I smiled politely. Then I snapped away.
Hurley’s. Manhattan, New York and a little bit of GIMP.
Canon Rebel XSI/Sigma 17-70
Muesum of modern Art
New York, New York
A small crowd gathers to study Monet’s Water Lilies.
Canon Rebel XSI- Sigma 17-70
Overlooking Broadway from the Crowne Plaza Times Square hotel. Nice place! Even if the eggs are $9.00.
Coffee for breakfast.
Hanging out on Broadway at Times Square. Everything sizzled with energy. The smell of hotdogs permeated everything and there really was steam coming out of the sewers. Just like in the movies. Horns honked. taxis were a streak of canary yellow and the rain drizzled lightly. It was another world. Swarms of people hustled about- headphones attached, eyes making no contact- disappearing into the night.

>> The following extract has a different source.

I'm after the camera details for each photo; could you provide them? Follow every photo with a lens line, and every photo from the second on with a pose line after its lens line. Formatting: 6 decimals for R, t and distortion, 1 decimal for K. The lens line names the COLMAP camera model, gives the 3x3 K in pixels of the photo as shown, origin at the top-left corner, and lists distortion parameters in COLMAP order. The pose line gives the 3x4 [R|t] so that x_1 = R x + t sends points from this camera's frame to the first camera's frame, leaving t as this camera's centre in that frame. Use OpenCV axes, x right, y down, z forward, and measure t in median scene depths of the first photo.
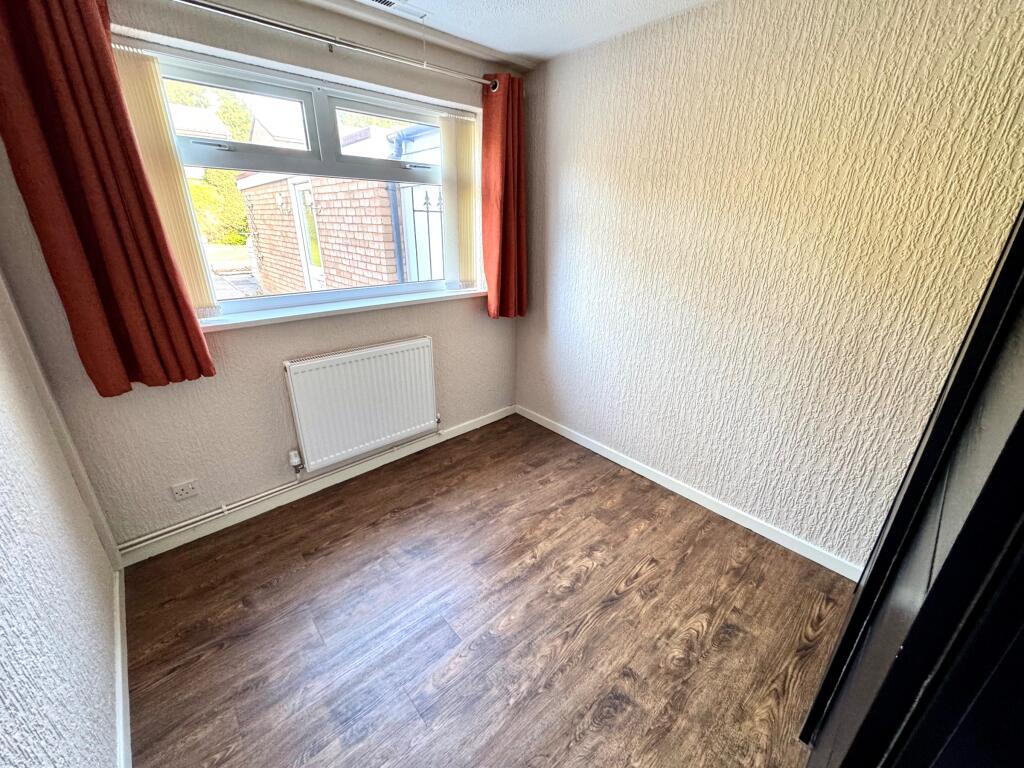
lens RADIAL K [[407.7, 0, 512.0], [0, 407.7, 384.0], [0, 0, 1]] dist [-0.001392, -0.000710]
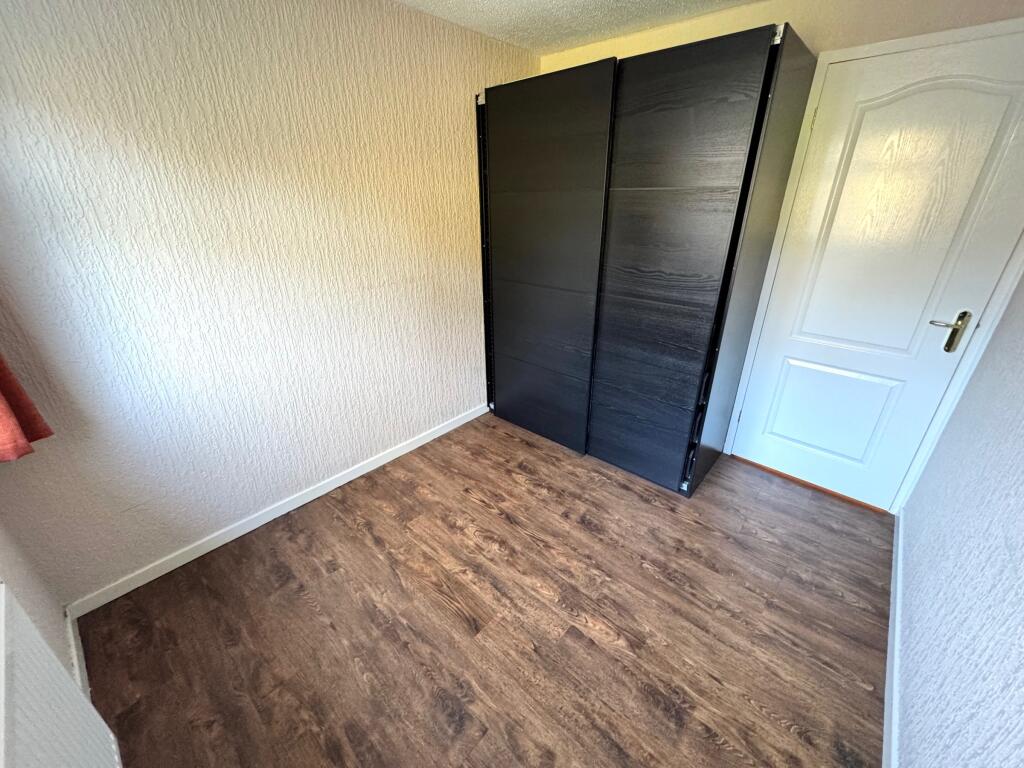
lens RADIAL K [[407.7, 0, 512.0], [0, 407.7, 384.0], [0, 0, 1]] dist [-0.001392, -0.000710]
pose [[-0.101762, -0.429755, 0.897193, -0.611006], [0.373948, 0.819207, 0.434814, -0.298688], [-0.921850, 0.379751, 0.077342, 0.652702]]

The beauty of motion blur/long exposure. One of my many passions in photography.
Broadway in classic “Old Hollywood” black and white.
I was almost laying in the street for this one. I like wide angle shots, and prefer verticals over horizontals. I’ve been shooting verticals for years- and my eye is trained for this type of composition. I feel so vulnerable regarding horizontal composition, in comparison. I’m hoping to practice up in that area over the next year.
As seen from my hotel window at night, overlooking Broadway. I was sitting on the executive office desk Indian style, lens pressed to the glass- full panoramic view. I could see the people in the buildings across from me working out at their office gyms, after hours. I wonder if they could see me.
I was fascinated that behind all of the glitz and glamour of Broadway, this is what it boils down to. The viewers arrived (on Broadway) around the corner in limousines, draped in diamonds, but the stars came in through this humble stage door, accompanied by the grimiest dumpster I had ever seen.
Museum of Modern Art
New York, New York
When I walked into the room, it was as if this guy had been waiting for me.
I immediately sunk to my knees and hunkered down to the floor as low as I could go, loweing the exposure so I could get a good silhouette.
I thought it called for a vintage texture (it’s actually about 7 textures combined) and lots and lots of GIMP. I titled the print “Therapy” and sold a matted canvas to a mystery buyer at Redbubble.com for $175.00.
That put a smile on my face.
Museum of Modern Art. I was in the hallway and saw this guy walking up the stairs. It called for a diagonal composition. (Makes me think of Escher, one of my favourite artsits, second to Van Gogh only.)
New York just wouldn’t be the same without its generous splash of fire escapes throughout the city.
But I digress.
Here are a few shots from my walk-around on New Years Eve. The shadows told me it was the right time to go out and shoot.
Film noir/B&W-shadows- it’s where I live.
The streets were completely abandoned on New Year’s Eve. I loved it.
My mother and I rung in the New Year alone in her apartment. She was tucked into her comfy chair and I read to her for an hour out of my book: Anthology of American Poets. (Poe, Dickenson, Longfellow, Frost, and about twelve others.) It was so old fashioned and simple. I took this shot of her two cats in the early afternoon on New Year’s Day. Both cats are black and white. So, this is a black and white shot in black and white of two black and white cats:
My mother’s lamp.
There’s almost nothing more beautiful to me than film grain with a dash of gaussian blur.
In black and white, of course. Heavy on the black.